Le richieste di denaro proseguono. Michele A. tenta di mediare le richieste dell’ex narcos. Sentito dalla polizia giudiziaria Michele A. smentirà le minacce di morte a Di Fazio confermando le “parole forti di rappresaglie fisiche” usate da P. “nei confronti di Di Fazio”. A verbale sarà sentito anche Rosario R., definito amico della famiglia Di Fazio, che “precisava di essere a conoscenza che Antonio Di Fazio aveva ricevuto minacce di morte da parte di Massimiliano P. in quanto nonostante avesse regolarmente pagato quanto richiesto per i lavori eseguiti, quest’ultimo pretendeva altri 200mila euro”. A portare Massimiliano P. sulla strada delle minacce evocando personaggi criminali di spessore è anche un assegno che Di Fazio gli aveva dato per circa 20mila euro. Assegno tratto sul conto della società Industria farmaceutica italiana e che però, quando P. tenterà di incassarlo, risulterà bloccato.

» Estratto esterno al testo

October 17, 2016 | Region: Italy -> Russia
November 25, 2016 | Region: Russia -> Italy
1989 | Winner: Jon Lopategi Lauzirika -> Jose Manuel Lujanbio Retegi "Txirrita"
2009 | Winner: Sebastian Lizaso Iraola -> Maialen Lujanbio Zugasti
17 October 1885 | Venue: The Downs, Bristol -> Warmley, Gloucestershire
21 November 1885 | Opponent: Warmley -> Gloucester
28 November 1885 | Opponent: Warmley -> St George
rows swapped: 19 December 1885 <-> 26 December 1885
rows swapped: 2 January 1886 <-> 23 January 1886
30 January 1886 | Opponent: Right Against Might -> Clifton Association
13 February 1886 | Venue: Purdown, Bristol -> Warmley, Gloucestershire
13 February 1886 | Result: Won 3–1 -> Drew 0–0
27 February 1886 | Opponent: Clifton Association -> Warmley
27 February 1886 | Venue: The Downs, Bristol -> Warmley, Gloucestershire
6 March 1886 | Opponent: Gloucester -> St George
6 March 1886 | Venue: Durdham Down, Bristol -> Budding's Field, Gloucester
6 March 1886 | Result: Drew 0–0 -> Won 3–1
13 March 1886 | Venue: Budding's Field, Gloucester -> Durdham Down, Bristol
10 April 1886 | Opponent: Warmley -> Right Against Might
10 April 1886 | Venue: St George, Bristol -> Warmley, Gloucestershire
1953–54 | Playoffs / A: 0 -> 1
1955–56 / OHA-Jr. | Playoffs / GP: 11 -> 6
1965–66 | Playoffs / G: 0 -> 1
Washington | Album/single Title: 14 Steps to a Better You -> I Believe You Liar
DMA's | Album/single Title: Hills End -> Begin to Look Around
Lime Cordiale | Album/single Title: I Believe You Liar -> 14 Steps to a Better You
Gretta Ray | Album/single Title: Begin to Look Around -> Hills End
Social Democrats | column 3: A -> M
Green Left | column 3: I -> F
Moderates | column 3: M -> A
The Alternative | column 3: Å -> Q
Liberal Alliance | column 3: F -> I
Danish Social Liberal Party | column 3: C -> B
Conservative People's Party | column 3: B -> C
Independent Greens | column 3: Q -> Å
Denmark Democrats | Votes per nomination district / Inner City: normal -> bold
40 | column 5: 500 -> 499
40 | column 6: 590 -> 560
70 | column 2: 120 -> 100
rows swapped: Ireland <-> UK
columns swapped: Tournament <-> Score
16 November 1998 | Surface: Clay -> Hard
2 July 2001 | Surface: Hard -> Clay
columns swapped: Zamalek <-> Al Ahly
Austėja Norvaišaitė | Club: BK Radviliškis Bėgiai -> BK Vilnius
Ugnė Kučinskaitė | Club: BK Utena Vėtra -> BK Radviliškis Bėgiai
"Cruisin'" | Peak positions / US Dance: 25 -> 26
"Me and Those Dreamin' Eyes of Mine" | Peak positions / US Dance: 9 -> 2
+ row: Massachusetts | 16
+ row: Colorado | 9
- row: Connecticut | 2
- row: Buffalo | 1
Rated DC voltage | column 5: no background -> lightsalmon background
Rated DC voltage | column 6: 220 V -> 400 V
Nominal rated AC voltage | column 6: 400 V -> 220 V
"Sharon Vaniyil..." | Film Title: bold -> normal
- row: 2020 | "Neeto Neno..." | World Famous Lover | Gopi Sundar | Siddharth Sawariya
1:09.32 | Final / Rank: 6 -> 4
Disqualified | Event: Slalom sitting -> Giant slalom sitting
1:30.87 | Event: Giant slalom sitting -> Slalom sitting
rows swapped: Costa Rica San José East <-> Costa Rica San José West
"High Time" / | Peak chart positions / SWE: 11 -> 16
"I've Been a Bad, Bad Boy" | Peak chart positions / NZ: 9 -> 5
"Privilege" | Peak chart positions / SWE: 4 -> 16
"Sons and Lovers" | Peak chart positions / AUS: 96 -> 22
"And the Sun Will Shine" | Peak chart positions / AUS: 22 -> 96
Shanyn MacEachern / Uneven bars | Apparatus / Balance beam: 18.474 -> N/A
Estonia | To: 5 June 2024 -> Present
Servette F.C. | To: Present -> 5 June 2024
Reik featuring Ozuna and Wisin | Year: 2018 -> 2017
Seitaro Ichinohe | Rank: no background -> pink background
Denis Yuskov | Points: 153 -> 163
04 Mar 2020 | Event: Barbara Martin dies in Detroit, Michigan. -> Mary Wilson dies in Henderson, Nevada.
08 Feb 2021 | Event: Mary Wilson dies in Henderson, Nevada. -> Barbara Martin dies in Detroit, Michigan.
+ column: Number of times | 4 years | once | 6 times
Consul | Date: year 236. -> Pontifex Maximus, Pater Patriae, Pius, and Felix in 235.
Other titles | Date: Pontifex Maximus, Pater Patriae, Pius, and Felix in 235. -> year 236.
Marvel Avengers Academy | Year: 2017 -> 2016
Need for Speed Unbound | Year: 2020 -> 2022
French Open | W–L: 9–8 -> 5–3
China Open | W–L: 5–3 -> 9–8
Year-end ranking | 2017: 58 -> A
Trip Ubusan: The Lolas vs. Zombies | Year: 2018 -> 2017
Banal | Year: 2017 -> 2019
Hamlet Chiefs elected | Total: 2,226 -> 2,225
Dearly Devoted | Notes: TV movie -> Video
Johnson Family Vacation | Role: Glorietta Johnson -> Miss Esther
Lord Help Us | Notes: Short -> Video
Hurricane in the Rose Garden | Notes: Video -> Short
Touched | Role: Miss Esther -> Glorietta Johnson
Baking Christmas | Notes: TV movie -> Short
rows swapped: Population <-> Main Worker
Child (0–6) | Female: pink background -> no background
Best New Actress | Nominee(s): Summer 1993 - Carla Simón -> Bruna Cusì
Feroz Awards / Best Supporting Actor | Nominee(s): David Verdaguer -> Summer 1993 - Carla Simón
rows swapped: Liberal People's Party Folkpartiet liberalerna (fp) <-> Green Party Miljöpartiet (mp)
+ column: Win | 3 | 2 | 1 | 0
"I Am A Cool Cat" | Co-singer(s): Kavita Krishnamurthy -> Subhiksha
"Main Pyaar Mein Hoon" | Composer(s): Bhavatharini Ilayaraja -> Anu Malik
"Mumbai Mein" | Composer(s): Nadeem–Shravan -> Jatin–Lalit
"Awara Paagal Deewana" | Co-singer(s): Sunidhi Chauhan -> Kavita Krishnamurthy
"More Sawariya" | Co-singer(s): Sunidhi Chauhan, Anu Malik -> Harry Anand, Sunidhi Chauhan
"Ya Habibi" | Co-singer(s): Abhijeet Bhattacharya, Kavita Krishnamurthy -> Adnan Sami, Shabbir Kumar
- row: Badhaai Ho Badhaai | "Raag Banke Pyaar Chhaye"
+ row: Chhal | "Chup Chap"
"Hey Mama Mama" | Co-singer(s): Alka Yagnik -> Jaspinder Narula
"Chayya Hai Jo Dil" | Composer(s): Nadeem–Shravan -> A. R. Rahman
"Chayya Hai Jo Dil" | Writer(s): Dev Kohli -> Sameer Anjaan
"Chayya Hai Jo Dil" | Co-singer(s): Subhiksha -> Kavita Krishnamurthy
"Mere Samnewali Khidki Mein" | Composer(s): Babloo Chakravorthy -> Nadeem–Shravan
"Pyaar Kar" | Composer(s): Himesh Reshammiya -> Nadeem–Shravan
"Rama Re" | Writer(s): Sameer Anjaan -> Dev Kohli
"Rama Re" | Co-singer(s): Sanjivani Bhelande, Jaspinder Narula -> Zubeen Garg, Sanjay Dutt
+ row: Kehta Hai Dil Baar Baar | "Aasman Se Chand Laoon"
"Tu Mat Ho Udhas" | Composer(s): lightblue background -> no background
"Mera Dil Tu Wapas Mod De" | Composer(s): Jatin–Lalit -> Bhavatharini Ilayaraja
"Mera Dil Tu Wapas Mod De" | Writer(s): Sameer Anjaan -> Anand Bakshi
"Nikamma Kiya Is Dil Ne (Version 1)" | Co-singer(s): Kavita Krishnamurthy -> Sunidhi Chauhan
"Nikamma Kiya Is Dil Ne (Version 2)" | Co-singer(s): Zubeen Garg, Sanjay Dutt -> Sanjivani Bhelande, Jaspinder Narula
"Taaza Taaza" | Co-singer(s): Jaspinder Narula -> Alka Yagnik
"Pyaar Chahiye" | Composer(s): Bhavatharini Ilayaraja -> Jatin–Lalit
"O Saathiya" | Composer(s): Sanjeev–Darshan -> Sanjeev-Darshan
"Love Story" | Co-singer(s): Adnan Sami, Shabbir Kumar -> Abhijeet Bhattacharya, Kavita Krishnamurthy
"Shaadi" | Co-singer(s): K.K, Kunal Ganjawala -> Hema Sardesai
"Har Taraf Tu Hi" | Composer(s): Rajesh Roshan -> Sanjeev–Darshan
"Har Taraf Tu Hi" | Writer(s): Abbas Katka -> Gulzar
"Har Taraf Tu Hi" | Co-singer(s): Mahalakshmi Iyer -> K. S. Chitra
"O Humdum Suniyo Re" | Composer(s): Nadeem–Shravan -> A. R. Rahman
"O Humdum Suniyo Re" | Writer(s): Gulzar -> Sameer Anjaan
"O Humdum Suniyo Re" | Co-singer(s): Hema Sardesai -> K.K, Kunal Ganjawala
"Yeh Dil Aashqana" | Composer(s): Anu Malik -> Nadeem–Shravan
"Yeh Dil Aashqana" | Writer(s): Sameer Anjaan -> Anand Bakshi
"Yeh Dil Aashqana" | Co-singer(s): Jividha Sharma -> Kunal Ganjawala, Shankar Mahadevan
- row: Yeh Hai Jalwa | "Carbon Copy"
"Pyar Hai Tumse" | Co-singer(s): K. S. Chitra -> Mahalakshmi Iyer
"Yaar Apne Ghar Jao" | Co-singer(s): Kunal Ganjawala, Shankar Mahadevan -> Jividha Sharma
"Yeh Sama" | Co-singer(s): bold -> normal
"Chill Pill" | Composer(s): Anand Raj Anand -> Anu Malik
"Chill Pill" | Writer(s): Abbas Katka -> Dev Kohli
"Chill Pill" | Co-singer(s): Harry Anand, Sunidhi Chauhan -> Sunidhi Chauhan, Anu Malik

Insomma, relazioni pericolose sulle quali la Procura di Milano sta indagando. Attorno a Di Fazio pare aver ruotato buona parte dell’arco costituzionale della Mafia spa in Lombardia. Dopo i boss della Comasina, arriveranno i fiduciari dei Mancuso. E prima di tutti gli usurai mafiosi del clan Valle. Clan familiare, imparentato con la famiglia Lampada. Entrambi travolti da sentenze definitive. Contatti antichi dunque, che tornano indietro di oltre 15 anni, e dai quali emergono affari milionari, ma che ora potrebbero tornare di attualità visto che solo pochi giorni fa il capo famiglia Fortunato Valle è tornato uomo libero, ma non in Lombardia. Mentre da tempo Francesco Lampada, anche lui condannato, che sposò la figlia di Fortunato Valle con festa di nozze celebrata nei grandi saloni di Villa d’Este a Cernobbio, oggi gestisce in modo del tutto lecito un bar lungo via Novara che da dallo stadio Giuseppe Meazza corre verso il parco del Figino.